На всех и вся плевать - добра не видать,
Солдату жена говорила.
Военачальник. Черт знает, что сегодня у меня на кухне творится!
Эйлиф (выходит на кухню, обнимает мать). Мама! Вот так встреча! А где все наши?
Мамаша Кураж. Все тут. Живем - не тужим. Швейцарца я пристроила, казначеем во Второй полк. По крайности он-то в сражение не попадет. Дома так и не усидел.
Эйлиф. Как ноги твои?
Мамаша Кураж. По утрам башмаки еле натягиваю.
Военачальник (выйдя из палатки). Так ты его мать? Надеюсь, у тебя еще такие молодцы для меня найдутся?
Эйлиф. Вот повезло-то мне, мама: ты тут сидишь и слышишь, как твоего сына отличают!
Мамаша Кураж. Да, да, я все слышала. (Дает ему пощечину.)

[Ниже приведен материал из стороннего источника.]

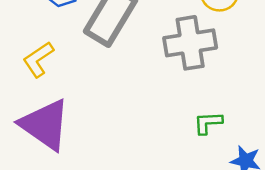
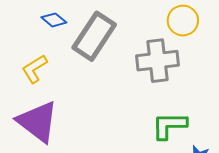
green L-shape: (208, 123) -> (169, 126), size x1.5

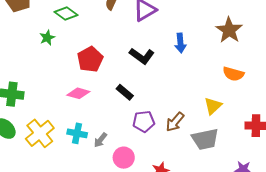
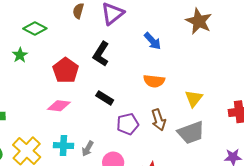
blue arrow: (180, 43) -> (153, 41), turned -30
black L-shape: (142, 56) -> (101, 54), moved, turned 95
orange semicircle: (233, 74) -> (154, 81), moved
brown arrow: (175, 122) -> (159, 120), turned -50

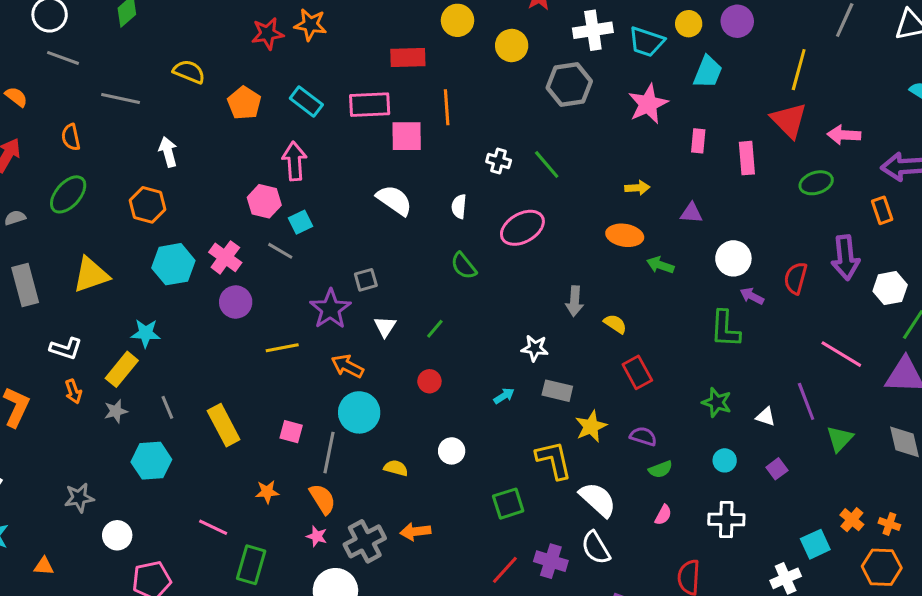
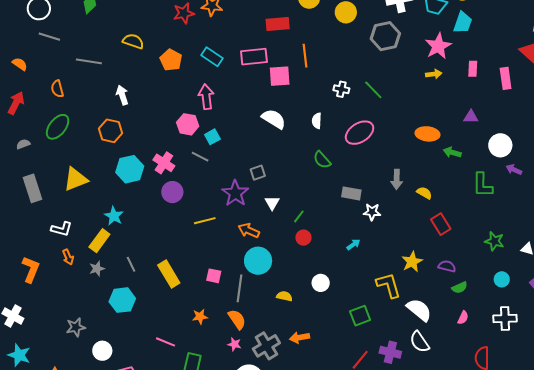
cyan trapezoid: (708, 72) -> (463, 23), moved
yellow arrow: (637, 188) -> (434, 74), moved
green line: (435, 329) -> (299, 216), moved
green L-shape: (725, 329) -> (483, 185), moved
cyan star: (146, 333) -> (114, 216), turned 30
gray rectangle: (557, 391) -> (351, 193), moved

Эйлиф (держась за щеку). Это за то, что быков угнал?
Мамаша Кураж. Нет, за то, что пардону не просил, когда из тебя четверо хотели котлету сделать. Кого я учила: не лезь на рожон! Дьявол ты финский!
Военачальник и священник смеются.
III
Прошло еще три года. Мамаша Кураж с подразделением Финского полка попадает в плен к католикам. Дочь и фургон ей удается спасти, но ее сын, честный
Швейцарец, погибает.
Бивак. После полудня. На шесте полковое знамя. Фургон увешан всяческими товарами; между ним и большой пушкой натянута бельевая веревка. Мамаша Кураж складывает на лафете белье. Катрин ей помогает. Одновременно мамаша Кураж
торгуется с каптенармусом. Тут же Швейцарец в мундире казначея.
Хорошенькая особа, Иветта Потье, перед которой стоит стакан водки, пришивает ленты к своей пестрой шляпке. Иветта в одних чулках. Ее красные сапожки
стоят рядом.
Каптенармус. Я вам эти пули всего за два гульдена отдаю. Это - даром. Деньги до зарезу нужны. Полковник с офицерами третий день пьют без просыпу, все дочиста у меня вылакали.
Мамаша Кураж. Это казенное имущество. Попадусь я с ним - не миновать полевого суда. Разбазариваете, ироды, пули, а солдатам нечем по неприятелю стрелять.